### Stated task
Copy out the rows word for word, from the very first line through the line that contains "v(49.05, 54.46) *".

[Begin Entries]

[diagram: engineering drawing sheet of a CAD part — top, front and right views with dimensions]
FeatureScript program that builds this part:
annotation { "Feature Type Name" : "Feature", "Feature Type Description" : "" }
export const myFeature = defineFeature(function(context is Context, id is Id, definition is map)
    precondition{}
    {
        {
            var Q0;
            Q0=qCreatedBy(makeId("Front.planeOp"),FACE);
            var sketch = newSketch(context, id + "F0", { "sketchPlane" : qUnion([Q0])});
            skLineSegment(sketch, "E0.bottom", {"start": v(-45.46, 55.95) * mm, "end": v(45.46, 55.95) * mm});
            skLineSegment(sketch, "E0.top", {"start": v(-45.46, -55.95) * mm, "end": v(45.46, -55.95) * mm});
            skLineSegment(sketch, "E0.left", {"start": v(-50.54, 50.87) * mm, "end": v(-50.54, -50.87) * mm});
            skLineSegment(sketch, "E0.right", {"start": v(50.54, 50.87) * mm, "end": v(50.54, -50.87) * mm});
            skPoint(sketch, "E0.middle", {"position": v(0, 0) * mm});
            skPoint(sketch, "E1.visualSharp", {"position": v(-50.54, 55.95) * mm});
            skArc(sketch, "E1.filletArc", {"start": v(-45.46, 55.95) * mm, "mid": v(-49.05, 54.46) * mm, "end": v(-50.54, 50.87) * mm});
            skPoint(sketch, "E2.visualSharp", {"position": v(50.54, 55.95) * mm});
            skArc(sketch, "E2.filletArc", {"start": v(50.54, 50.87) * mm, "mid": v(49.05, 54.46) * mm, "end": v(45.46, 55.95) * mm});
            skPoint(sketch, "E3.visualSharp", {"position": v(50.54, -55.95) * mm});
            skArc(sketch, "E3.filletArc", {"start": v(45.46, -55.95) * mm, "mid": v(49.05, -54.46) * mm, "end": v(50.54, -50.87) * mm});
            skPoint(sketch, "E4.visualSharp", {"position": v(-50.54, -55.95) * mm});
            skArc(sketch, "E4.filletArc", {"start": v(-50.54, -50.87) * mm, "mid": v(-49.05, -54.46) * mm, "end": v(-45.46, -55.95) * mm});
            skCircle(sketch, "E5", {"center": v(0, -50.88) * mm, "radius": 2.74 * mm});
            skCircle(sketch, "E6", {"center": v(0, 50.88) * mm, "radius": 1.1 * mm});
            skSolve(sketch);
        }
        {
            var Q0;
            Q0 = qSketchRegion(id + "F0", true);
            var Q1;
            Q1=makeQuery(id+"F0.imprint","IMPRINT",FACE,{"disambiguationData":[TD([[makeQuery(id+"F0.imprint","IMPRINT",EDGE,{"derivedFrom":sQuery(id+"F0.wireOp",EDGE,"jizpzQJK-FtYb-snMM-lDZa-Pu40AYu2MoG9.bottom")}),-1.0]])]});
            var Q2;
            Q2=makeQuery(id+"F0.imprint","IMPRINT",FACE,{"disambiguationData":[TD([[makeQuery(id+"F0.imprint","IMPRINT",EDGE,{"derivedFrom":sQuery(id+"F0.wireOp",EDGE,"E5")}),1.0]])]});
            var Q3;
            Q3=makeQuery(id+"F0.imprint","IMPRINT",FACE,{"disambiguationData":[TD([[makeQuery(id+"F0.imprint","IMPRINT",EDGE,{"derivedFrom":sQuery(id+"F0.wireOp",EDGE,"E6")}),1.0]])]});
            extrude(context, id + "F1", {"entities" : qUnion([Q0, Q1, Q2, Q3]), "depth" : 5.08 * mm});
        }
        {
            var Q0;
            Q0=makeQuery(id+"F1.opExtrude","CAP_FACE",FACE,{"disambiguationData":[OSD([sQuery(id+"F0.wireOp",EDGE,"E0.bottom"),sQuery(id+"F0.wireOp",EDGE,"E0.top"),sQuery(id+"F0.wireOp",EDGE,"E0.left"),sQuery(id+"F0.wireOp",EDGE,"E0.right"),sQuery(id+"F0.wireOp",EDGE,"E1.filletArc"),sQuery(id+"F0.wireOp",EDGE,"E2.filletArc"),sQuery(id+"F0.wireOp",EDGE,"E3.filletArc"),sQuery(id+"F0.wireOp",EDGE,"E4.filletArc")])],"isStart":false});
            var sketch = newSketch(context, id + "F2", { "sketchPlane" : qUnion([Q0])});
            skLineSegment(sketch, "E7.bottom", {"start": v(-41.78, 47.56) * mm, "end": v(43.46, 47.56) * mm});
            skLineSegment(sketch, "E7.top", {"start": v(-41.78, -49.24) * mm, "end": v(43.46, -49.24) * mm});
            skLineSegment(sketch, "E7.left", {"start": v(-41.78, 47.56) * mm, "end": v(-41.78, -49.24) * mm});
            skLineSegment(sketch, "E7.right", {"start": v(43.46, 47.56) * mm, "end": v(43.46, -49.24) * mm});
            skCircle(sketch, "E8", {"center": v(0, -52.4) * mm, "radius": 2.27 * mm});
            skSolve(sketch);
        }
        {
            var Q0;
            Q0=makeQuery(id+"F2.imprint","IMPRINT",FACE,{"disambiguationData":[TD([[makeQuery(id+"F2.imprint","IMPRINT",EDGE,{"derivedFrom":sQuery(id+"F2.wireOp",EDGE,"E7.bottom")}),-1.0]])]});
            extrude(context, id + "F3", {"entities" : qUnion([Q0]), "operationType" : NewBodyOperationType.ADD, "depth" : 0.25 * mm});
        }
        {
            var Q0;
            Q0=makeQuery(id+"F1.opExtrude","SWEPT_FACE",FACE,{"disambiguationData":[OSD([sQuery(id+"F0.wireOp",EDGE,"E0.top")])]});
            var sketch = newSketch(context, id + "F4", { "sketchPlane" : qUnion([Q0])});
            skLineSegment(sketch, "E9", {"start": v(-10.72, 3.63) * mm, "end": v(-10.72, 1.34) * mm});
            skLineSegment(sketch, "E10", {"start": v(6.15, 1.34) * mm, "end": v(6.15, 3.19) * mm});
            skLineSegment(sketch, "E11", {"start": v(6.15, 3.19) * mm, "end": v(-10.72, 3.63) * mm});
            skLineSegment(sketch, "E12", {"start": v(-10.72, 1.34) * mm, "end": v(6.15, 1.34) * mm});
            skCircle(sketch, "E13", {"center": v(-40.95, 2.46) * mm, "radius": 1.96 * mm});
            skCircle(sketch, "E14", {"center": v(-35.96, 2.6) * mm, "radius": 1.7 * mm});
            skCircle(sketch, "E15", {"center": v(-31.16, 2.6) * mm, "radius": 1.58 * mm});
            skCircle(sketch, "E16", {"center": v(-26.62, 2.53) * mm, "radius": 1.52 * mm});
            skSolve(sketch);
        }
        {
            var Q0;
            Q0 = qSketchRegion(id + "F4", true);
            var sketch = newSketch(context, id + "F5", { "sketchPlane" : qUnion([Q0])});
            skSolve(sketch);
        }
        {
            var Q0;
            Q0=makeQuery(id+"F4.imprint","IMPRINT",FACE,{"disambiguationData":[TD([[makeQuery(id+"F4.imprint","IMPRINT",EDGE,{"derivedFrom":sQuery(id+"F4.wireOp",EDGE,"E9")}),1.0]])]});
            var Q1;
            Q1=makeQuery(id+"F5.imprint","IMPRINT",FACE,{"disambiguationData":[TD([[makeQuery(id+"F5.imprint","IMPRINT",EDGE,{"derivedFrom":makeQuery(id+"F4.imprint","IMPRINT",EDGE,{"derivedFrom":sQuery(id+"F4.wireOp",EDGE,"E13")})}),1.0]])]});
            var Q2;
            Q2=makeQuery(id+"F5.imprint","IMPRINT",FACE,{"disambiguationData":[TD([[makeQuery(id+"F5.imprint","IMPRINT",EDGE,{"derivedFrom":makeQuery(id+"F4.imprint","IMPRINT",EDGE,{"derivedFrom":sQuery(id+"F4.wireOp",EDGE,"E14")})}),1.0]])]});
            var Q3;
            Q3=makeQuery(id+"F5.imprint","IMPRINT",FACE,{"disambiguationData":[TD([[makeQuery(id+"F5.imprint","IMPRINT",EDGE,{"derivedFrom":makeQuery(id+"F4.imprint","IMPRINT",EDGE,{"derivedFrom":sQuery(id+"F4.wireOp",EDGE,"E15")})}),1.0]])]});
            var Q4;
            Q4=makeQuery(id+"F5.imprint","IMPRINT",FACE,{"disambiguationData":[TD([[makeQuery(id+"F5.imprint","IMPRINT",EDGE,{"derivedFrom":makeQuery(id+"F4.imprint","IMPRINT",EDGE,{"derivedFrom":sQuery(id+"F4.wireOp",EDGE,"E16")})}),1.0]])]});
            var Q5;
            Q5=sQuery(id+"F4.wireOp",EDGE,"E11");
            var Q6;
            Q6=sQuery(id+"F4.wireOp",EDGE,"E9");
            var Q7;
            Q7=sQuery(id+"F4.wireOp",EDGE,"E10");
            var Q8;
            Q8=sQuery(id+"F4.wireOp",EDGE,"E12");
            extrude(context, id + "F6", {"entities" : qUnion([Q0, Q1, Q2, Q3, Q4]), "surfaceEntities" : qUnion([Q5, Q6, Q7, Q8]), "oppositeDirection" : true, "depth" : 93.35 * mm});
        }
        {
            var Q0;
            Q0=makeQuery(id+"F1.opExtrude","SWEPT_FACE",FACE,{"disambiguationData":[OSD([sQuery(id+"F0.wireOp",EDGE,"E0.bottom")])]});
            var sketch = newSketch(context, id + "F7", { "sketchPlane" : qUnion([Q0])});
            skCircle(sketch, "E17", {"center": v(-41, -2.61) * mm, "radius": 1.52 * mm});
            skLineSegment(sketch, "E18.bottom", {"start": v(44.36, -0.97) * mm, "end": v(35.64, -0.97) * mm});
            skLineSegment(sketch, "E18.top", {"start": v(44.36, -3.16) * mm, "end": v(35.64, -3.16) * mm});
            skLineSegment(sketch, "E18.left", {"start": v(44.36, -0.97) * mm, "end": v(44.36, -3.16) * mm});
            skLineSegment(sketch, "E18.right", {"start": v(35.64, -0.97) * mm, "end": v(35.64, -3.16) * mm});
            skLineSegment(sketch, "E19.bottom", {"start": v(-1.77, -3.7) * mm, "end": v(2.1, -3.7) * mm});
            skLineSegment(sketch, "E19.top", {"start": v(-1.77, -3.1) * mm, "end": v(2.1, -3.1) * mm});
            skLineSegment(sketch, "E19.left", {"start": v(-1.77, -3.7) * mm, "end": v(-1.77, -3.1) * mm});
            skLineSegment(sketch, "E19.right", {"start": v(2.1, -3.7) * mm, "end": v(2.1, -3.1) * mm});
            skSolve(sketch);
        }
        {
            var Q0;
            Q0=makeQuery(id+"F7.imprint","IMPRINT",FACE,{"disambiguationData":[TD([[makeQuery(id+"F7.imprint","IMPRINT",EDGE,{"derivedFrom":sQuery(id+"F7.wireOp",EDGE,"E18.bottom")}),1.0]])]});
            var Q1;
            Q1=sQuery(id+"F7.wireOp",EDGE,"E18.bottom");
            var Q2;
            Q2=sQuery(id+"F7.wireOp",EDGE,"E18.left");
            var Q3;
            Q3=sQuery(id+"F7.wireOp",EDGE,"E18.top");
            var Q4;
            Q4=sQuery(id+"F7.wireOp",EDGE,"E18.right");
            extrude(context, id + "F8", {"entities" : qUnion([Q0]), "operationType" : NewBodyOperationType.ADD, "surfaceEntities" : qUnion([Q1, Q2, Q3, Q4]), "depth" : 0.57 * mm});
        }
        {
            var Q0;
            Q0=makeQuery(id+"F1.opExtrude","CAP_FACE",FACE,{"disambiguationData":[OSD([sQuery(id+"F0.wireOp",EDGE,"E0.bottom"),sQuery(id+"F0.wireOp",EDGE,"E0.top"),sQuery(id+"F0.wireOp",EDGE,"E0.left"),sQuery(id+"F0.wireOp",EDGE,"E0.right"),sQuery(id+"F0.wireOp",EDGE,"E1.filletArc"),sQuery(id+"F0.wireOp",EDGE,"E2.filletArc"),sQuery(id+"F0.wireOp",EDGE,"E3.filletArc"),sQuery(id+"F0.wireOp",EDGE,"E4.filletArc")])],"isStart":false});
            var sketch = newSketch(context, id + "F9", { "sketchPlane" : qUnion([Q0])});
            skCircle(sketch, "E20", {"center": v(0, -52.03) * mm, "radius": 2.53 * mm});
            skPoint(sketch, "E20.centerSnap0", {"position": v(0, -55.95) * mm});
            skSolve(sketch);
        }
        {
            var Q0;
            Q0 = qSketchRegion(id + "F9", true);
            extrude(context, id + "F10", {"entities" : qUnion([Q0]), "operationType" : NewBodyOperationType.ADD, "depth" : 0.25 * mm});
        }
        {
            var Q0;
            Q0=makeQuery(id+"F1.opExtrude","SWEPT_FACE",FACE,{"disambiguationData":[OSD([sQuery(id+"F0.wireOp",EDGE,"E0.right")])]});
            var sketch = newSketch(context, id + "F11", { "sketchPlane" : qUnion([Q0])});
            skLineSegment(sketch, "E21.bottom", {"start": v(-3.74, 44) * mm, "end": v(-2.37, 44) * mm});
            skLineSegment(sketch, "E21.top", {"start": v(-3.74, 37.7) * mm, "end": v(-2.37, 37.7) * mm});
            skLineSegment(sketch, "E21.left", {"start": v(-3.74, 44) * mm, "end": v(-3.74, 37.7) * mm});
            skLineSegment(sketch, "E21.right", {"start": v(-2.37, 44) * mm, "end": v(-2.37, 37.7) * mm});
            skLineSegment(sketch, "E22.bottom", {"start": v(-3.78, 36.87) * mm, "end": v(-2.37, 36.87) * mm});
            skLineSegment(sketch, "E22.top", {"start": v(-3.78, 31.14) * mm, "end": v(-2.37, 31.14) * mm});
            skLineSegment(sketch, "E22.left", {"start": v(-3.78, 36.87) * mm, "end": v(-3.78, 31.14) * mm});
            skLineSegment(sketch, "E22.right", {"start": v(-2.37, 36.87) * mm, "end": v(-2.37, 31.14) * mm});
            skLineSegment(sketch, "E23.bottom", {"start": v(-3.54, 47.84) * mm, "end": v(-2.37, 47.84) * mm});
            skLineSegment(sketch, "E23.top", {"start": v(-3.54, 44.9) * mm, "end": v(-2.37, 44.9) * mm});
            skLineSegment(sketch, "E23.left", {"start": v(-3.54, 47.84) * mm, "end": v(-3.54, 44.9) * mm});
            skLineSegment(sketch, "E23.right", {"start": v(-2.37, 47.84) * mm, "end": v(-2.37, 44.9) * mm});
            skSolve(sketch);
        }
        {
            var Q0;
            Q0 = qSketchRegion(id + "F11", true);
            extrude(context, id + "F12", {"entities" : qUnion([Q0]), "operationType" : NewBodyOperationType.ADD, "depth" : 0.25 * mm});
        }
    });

[End Entries]

### Solution to the problem
[diagram: engineering drawing sheet of a CAD part — top, front and right views with dimensions]
FeatureScript program that builds this part:
annotation { "Feature Type Name" : "Feature", "Feature Type Description" : "" }
export const myFeature = defineFeature(function(context is Context, id is Id, definition is map)
    precondition{}
    {
        {
            var Q0;
            Q0=qCreatedBy(makeId("Front.planeOp"),FACE);
            var sketch = newSketch(context, id + "F0", { "sketchPlane" : qUnion([Q0])});
            skLineSegment(sketch, "E0.bottom", {"start": v(-45.46, 55.95) * mm, "end": v(45.46, 55.95) * mm});
            skLineSegment(sketch, "E0.top", {"start": v(-45.46, -55.95) * mm, "end": v(45.46, -55.95) * mm});
            skLineSegment(sketch, "E0.left", {"start": v(-50.54, 50.87) * mm, "end": v(-50.54, -50.87) * mm});
            skLineSegment(sketch, "E0.right", {"start": v(50.54, 50.87) * mm, "end": v(50.54, -50.87) * mm});
            skPoint(sketch, "E0.middle", {"position": v(0, 0) * mm});
            skPoint(sketch, "E1.visualSharp", {"position": v(-50.54, 55.95) * mm});
            skArc(sketch, "E1.filletArc", {"start": v(-45.46, 55.95) * mm, "mid": v(-49.05, 54.46) * mm, "end": v(-50.54, 50.87) * mm});
            skPoint(sketch, "E2.visualSharp", {"position": v(50.54, 55.95) * mm});
            skArc(sketch, "E2.filletArc", {"start": v(50.54, 50.87) * mm, "mid": v(49.05, 54.46) * mm, "end": v(45.46, 55.95) * mm});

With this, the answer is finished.